[Opening EXTRACTED TEXT section]
Skip to content

Conversation

@kimm240
Copy link
Contributor

@kimm240 kimm240 commented Jul 29, 2025

This PR introduces an operator fusion for the common conv2d followed by reshape, add, and relu sequence, commonly found in deep learning models (e.g., convolution + bias + activation pattern in PyTorch). This optimization significantly improves performance and efficiency by reducing overhead and optimizing memory usage.

  1. Performance Improvement:

    • Reduced Kernel Launch Overhead: Previously, conv2d, reshape, add, and relu each required separate kernel calls. By fusing these four operations into a single, unified DNNL kernel (e.g., dnnl_fused_conv2d_bias_relu), the overhead from multiple kernel launches is significantly reduced. This is evident from src/runtime/contrib/dnnl/dnnl.cc:154-158, where all operations are handled by a single execute call.
    • Decreased Memory Bandwidth Consumption: Intermediate results of individual operations (e.g., conv_out, bias_add) traditionally required costly memory write-backs and reads. Fusion allows these intermediate values to be processed directly in registers or cache, reducing unnecessary memory accesses, and thus decreasing memory bandwidth usage and overall execution time.
[Closing EXTRACTED TEXT section]
[Opening DATA SECTION section]
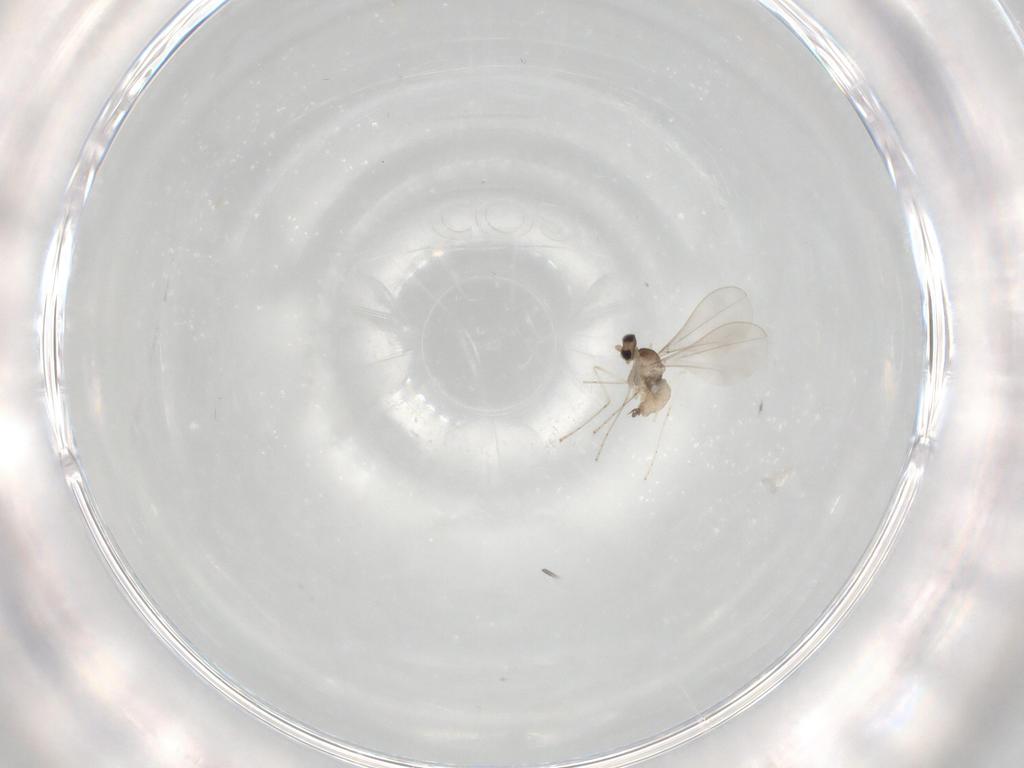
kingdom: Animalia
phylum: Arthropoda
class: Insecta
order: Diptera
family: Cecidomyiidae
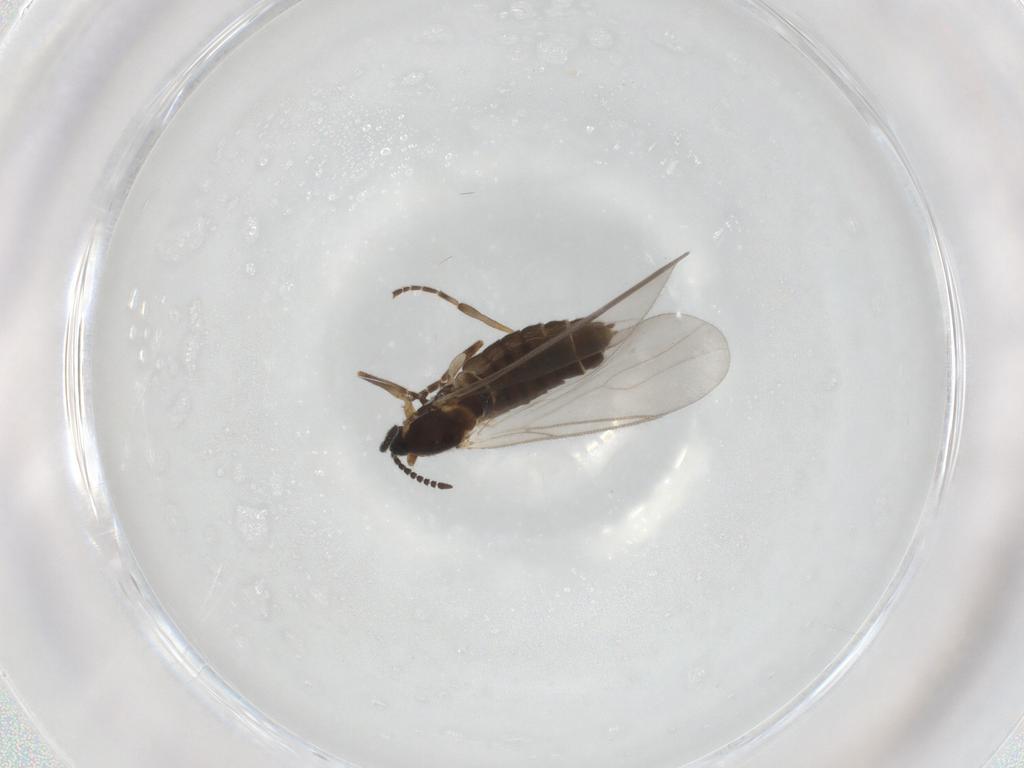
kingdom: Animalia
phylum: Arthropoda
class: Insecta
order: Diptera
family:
[Closing DATA SECTION section]
▶ **ACTION ITEM A**
Return the part of the operator fusion text that opens with the words containing "Conversation" and closes with "optimizing memory usage.", copied without changes.
▶ **ACTION ITEM B**
Which operations does the operator fusion text say are fused into a single DNNL kernel? List them all.
The entries aren't needed here.

▶ **YOUR RESPONSE A**
Conversation

@kimm240
Copy link
Contributor

@kimm240 kimm240 commented Jul 29, 2025

This PR introduces an operator fusion for the common conv2d followed by reshape, add, and relu sequence, commonly found in deep learning models (e.g., convolution + bias + activation pattern in PyTorch). This optimization significantly improves performance and efficiency by reducing overhead and optimizing memory usage.

▶ **YOUR RESPONSE B**
conv2d, reshape, add, relu